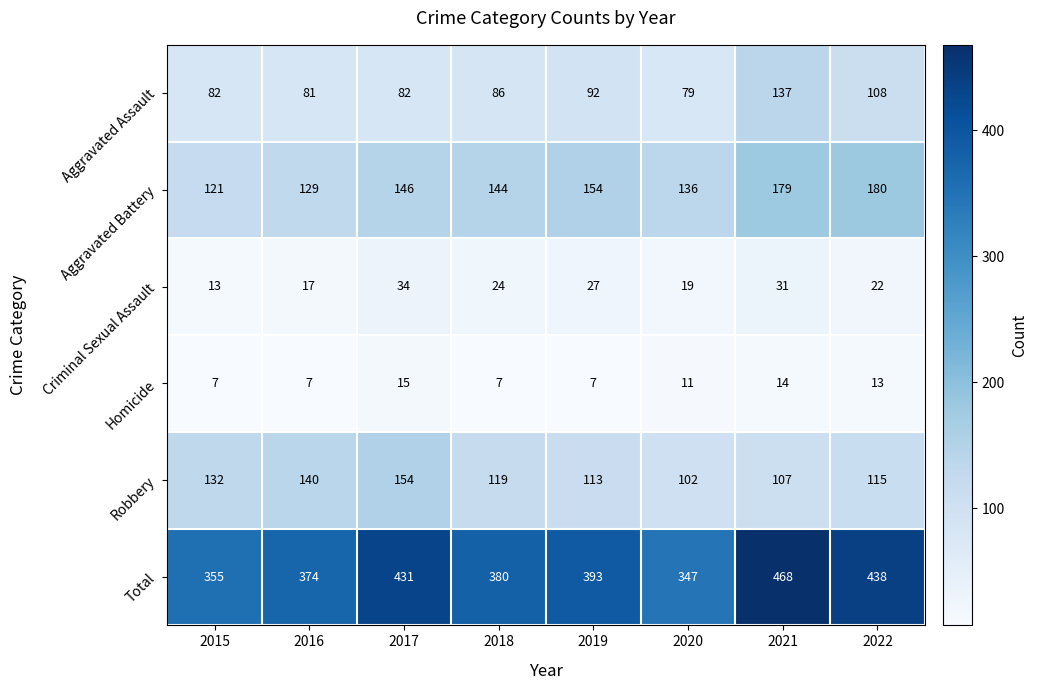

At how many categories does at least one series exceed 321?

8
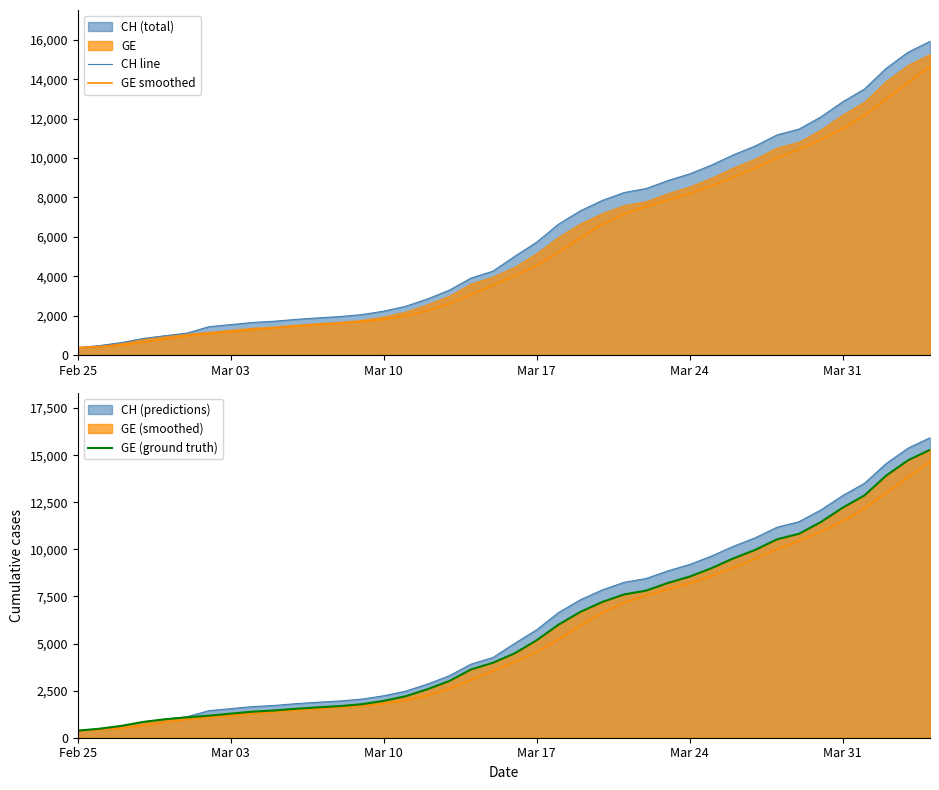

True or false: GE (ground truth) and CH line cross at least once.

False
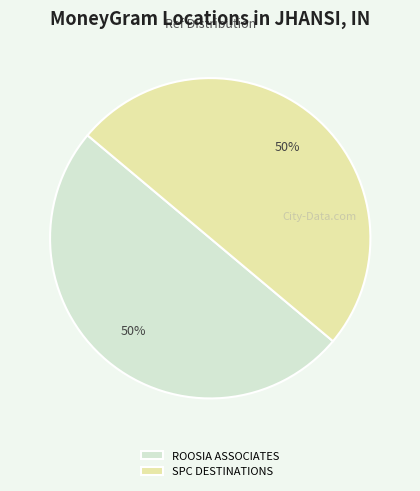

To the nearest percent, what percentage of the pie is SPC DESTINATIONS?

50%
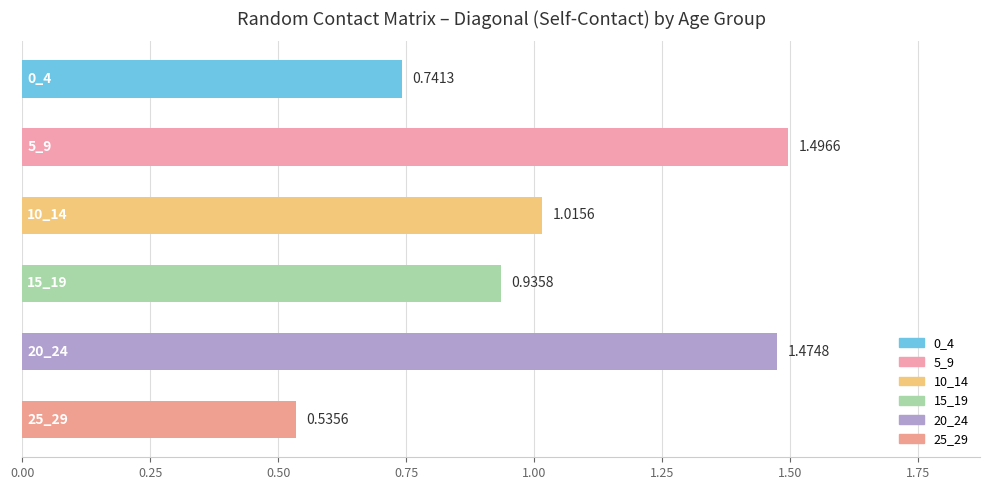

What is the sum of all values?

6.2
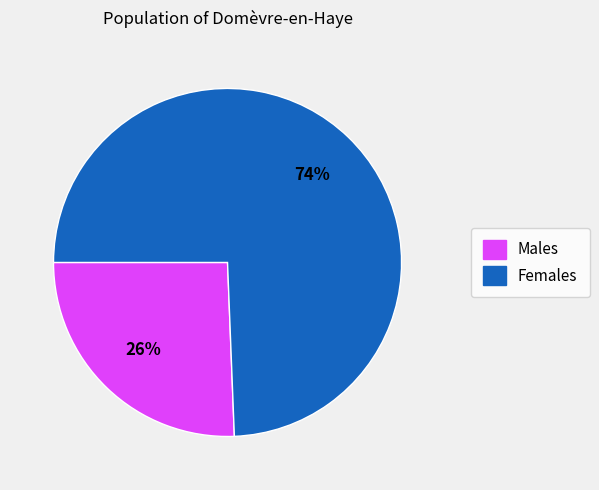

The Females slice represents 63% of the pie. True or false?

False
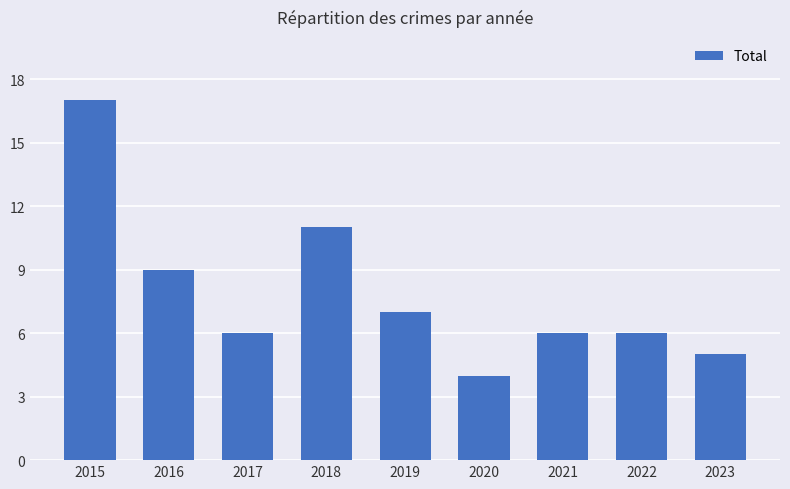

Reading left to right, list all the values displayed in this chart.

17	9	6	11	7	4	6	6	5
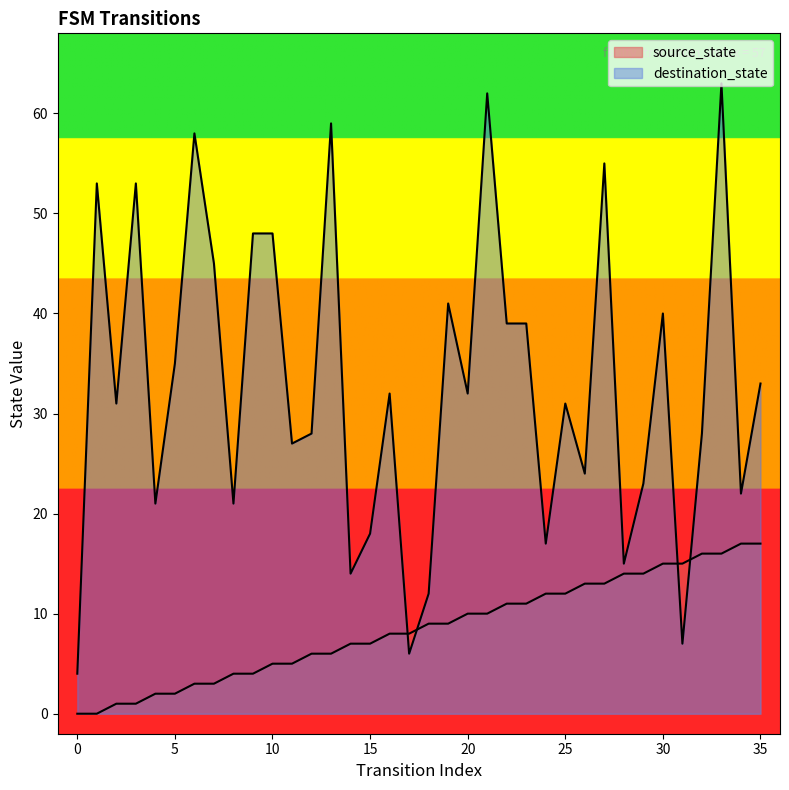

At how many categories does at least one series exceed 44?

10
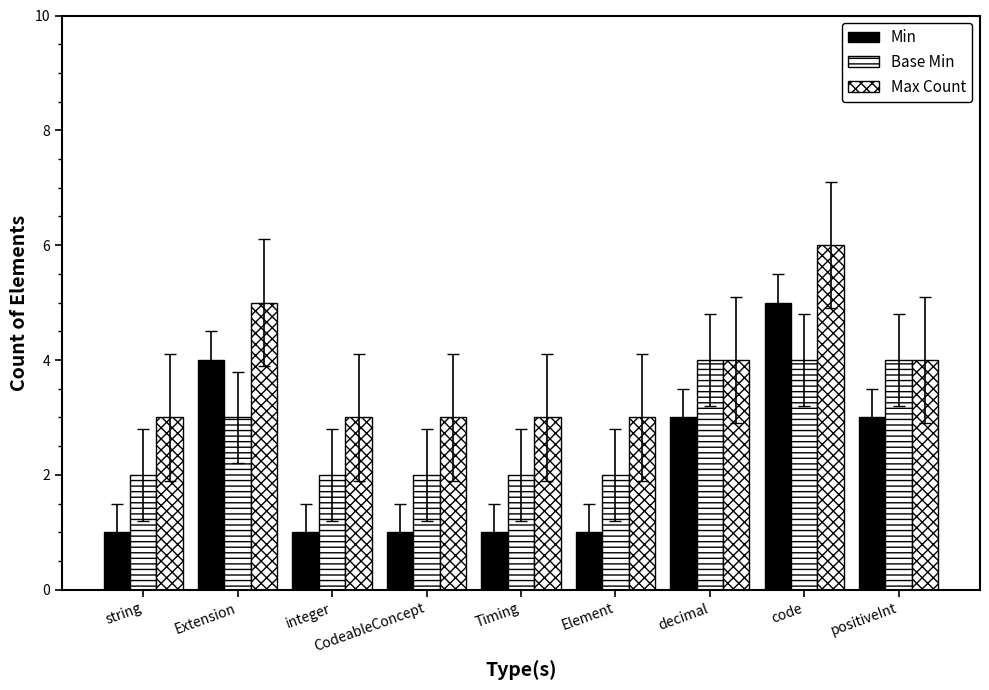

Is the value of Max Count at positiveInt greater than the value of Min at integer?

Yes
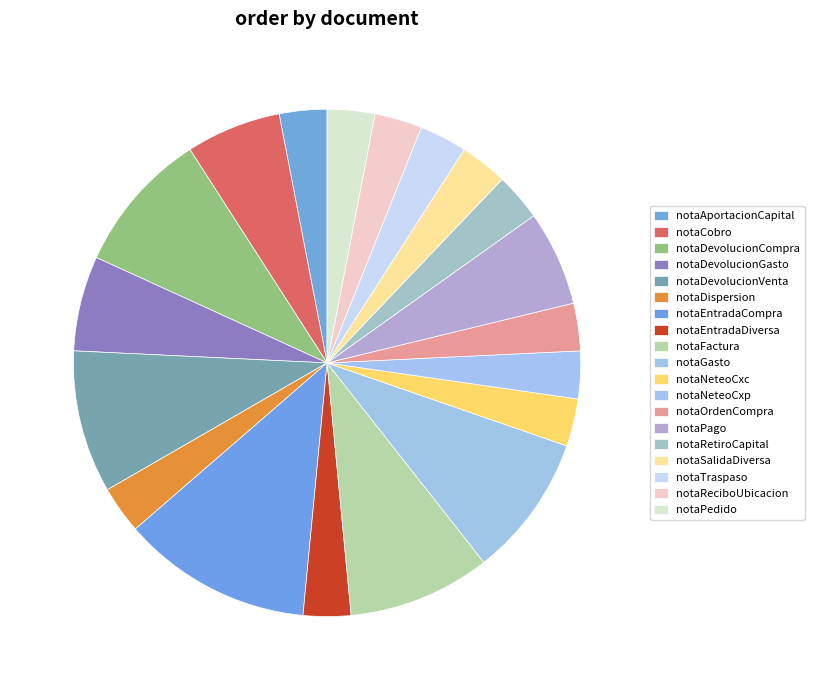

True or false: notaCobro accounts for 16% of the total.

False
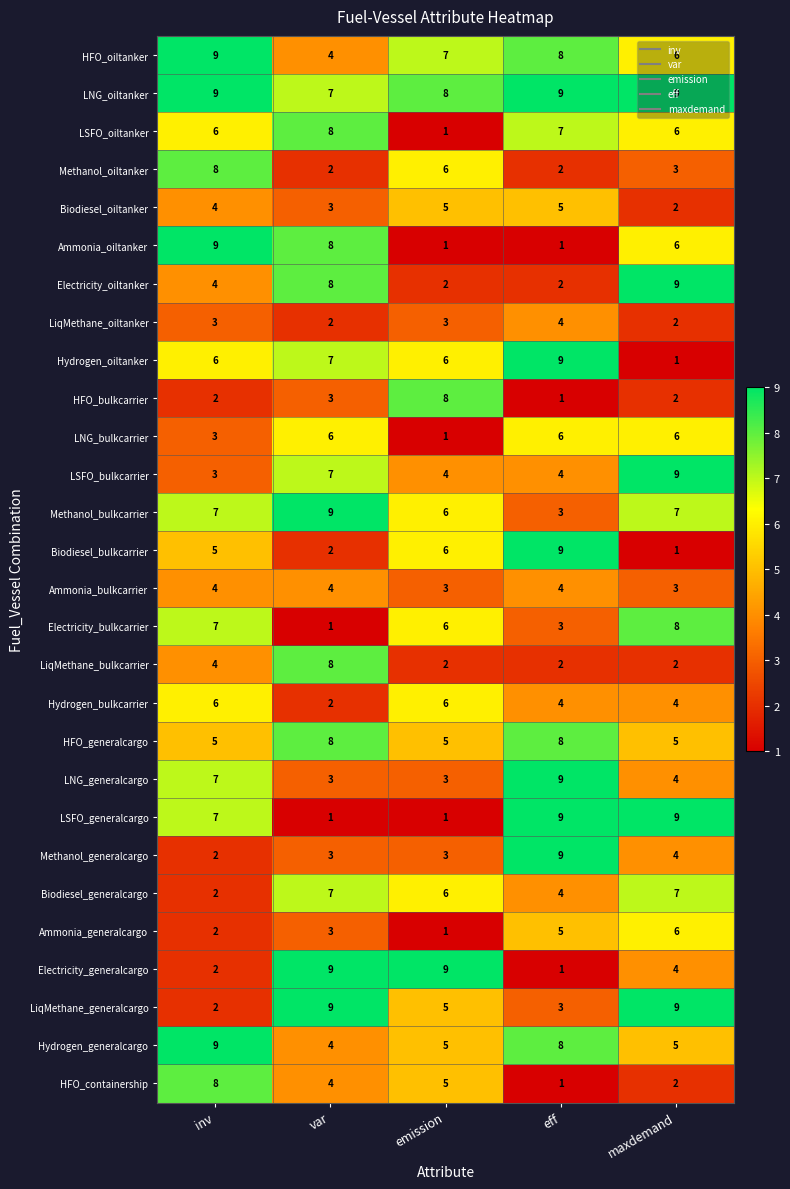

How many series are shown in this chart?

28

Written task ->
Count the lines above that contain the string "exceed", and reply with only that number.

Task answer ->
2